Marcus and Alberto (who is half Mexican and half Native American) are not unlikable moustache twirling villains either. From the beginning it is clear that Bridges is no fan of eviction profiteers. While interviewing a terrified young bank teller, he looks over to a hefty old man in a clean suit. “Well that looks like a man who could foreclose on a house...Excuse me Mr. Banker?” Marcus later approaches three men in the diner, asking how long they've been there. “Long enough to watch a bank getting robbed that's been robbing me for 30 years,” one of them says. Marcus barely reacts.

This disdain becomes a two way street. “I don't think the bank cares about anything but keeping [Tanner's] trust right where it is. Hell, they were less cooperative than Toby's attorney,” Marcus's office colleague says. Toby's attorney is gleeful that the brothers are stealing the banks money and paying their debts with it, as Texas Midlands' land swiping arrogance he says, “makes my teeth hurt.”

The permanent emergency of poverty grips all those that come across the rangers' and the brothers' travels. A “rattlesnake for a waitress” in an empty restaurant who serves Marcus and Alberto mentions that she has been there for 44 years. In another scene the rangers come across cattle ranchers rushing their herd across the road due to a raging wildfire. “21st century and I'm racing a fire to the river with a herd of cattle,” says one of the embattled herdsmen. “And I wonder why my kids won't do this shit for a living.” Marcus can't bring in any state support. “There's no one to call around here anyway.”

The script is not only an indictment of the foreclosure crisis in the United States and the defeated dream of upward mobility for working class Americans. Racial commentary exists throughout the film. In a tense scene between Toby and a Comanche man in a casino, Toby displays some latent solidarity. “Do you know what Comanche means? It means enemies forever...[with] everyone,” says the man. “Know what that makes me?...a Comanche,” Toby says, to the man's approval. The implication is that their misfortune is delivered by the hands of the same people. Toby knows the face of the oppressors despite his hot-headed nature. “The oil man is the enemy, make no mistake,” he says to his brother.
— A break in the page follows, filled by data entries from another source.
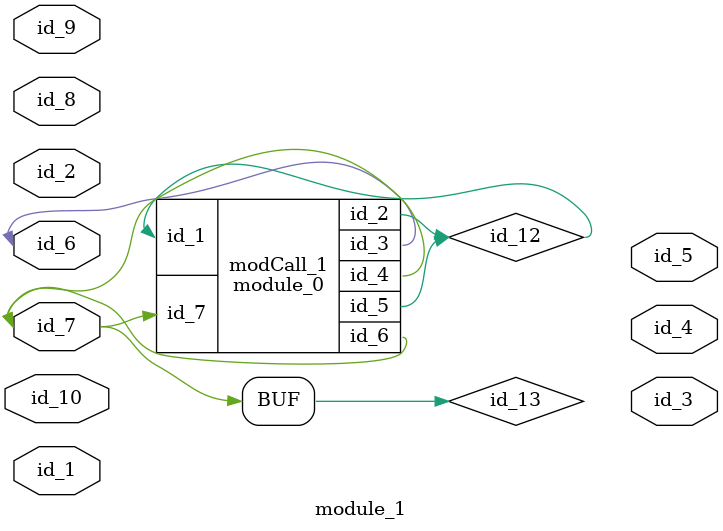
<source format=v>
module module_0 (
    id_1,
    id_2,
    id_3,
    id_4,
    id_5,
    id_6,
    id_7
);
  input wire id_7;
  inout wire id_6;
  inout wire id_5;
  inout wire id_4;
  inout wire id_3;
  inout wire id_2;
  input wire id_1;
  wire id_8;
  assign id_6 = 1'b0 | 1 | id_3;
endmodule
module module_1 (
    id_1,
    id_2,
    id_3,
    id_4,
    id_5,
    id_6,
    id_7,
    id_8,
    id_9,
    id_10
);
  input wire id_10;
  inout wire id_9;
  input wire id_8;
  input wire id_7;
  inout wire id_6;
  output wire id_5;
  output wire id_4;
  output wire id_3;
  input wire id_2;
  inout wire id_1;
  wire id_11;
  wire id_12;
  wire id_13;
  assign id_13 = id_7;
  module_0 modCall_1 (
      id_12,
      id_12,
      id_6,
      id_13,
      id_12,
      id_13,
      id_7
  );
  wire id_14;
endmodule

</source>
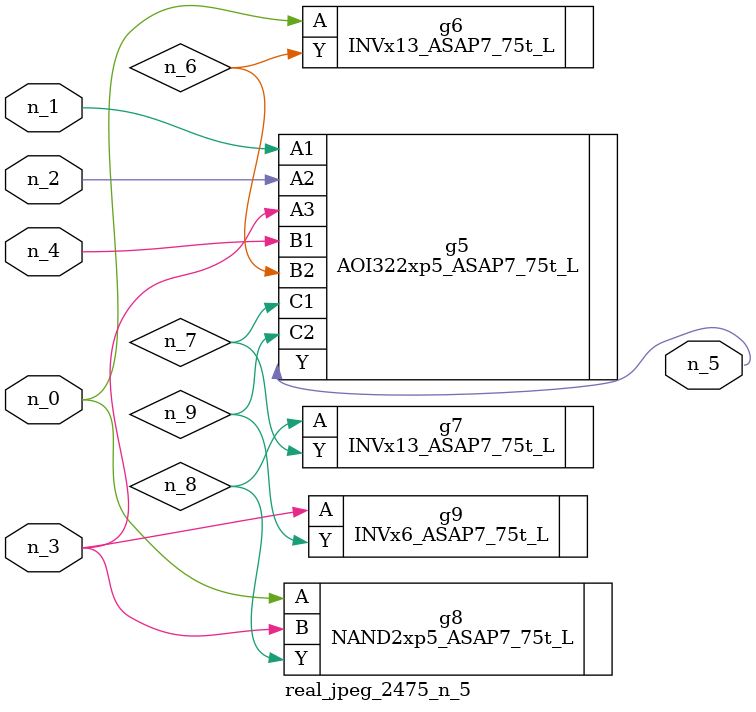
<source format=v>
module real_jpeg_2475_n_5 (n_4, n_0, n_1, n_2, n_3, n_5);

input n_4;
input n_0;
input n_1;
input n_2;
input n_3;

output n_5;

wire n_8;
wire n_6;
wire n_7;
wire n_9;

INVx13_ASAP7_75t_L g6 ( 
.A(n_0),
.Y(n_6)
);

NAND2xp5_ASAP7_75t_L g8 ( 
.A(n_0),
.B(n_3),
.Y(n_8)
);

AOI322xp5_ASAP7_75t_L g5 ( 
.A1(n_1),
.A2(n_2),
.A3(n_3),
.B1(n_4),
.B2(n_6),
.C1(n_7),
.C2(n_9),
.Y(n_5)
);

INVx6_ASAP7_75t_L g9 ( 
.A(n_3),
.Y(n_9)
);

INVx13_ASAP7_75t_L g7 ( 
.A(n_8),
.Y(n_7)
);


endmodule
</source>
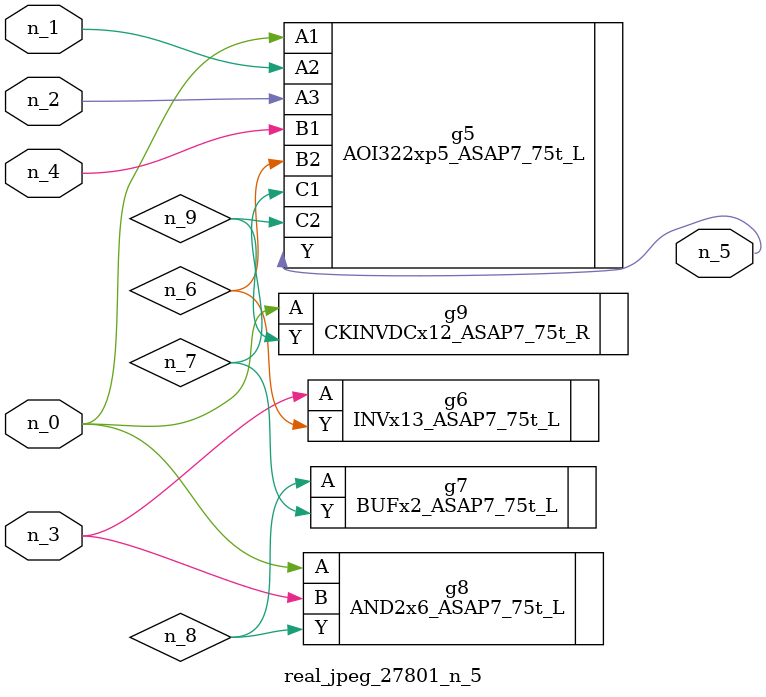
<source format=v>
module real_jpeg_27801_n_5 (n_4, n_0, n_1, n_2, n_3, n_5);

input n_4;
input n_0;
input n_1;
input n_2;
input n_3;

output n_5;

wire n_8;
wire n_6;
wire n_7;
wire n_9;

AOI322xp5_ASAP7_75t_L g5 ( 
.A1(n_0),
.A2(n_1),
.A3(n_2),
.B1(n_4),
.B2(n_6),
.C1(n_7),
.C2(n_9),
.Y(n_5)
);

AND2x6_ASAP7_75t_L g8 ( 
.A(n_0),
.B(n_3),
.Y(n_8)
);

CKINVDCx12_ASAP7_75t_R g9 ( 
.A(n_0),
.Y(n_9)
);

INVx13_ASAP7_75t_L g6 ( 
.A(n_3),
.Y(n_6)
);

BUFx2_ASAP7_75t_L g7 ( 
.A(n_8),
.Y(n_7)
);


endmodule
</source>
Meanwhile, Marcus and Alberto's casual racism has them constantly engaging in lopsided bickering about their differences. “This is what they call white man's intuition,” Marcus says when en route to where the robbers are supposed to be. “Sometimes a blind pig finds a truffle,” Alberto retorts. While Marcus' insults are indeed offensive, it becomes clear that he is lonely and in physical pain as he approaches retirement. Alberto makes up his only friendship.

Fittingly, it is Alberto who succinctly delivers the film's message outside the vacant restaurant with the hostile waitress. Marcus and Alberto sit across from a Texas Midlands branch on the downtown strip of a forgotten town. “150 years ago this was all my ancestors' land. Everything you could see. Everything you saw yesterday, 'till the grandparents of these folks took it. And now it's been taken from them. Except it ain't to army doing it. It's those sons of bitches right there,” he points at the bank.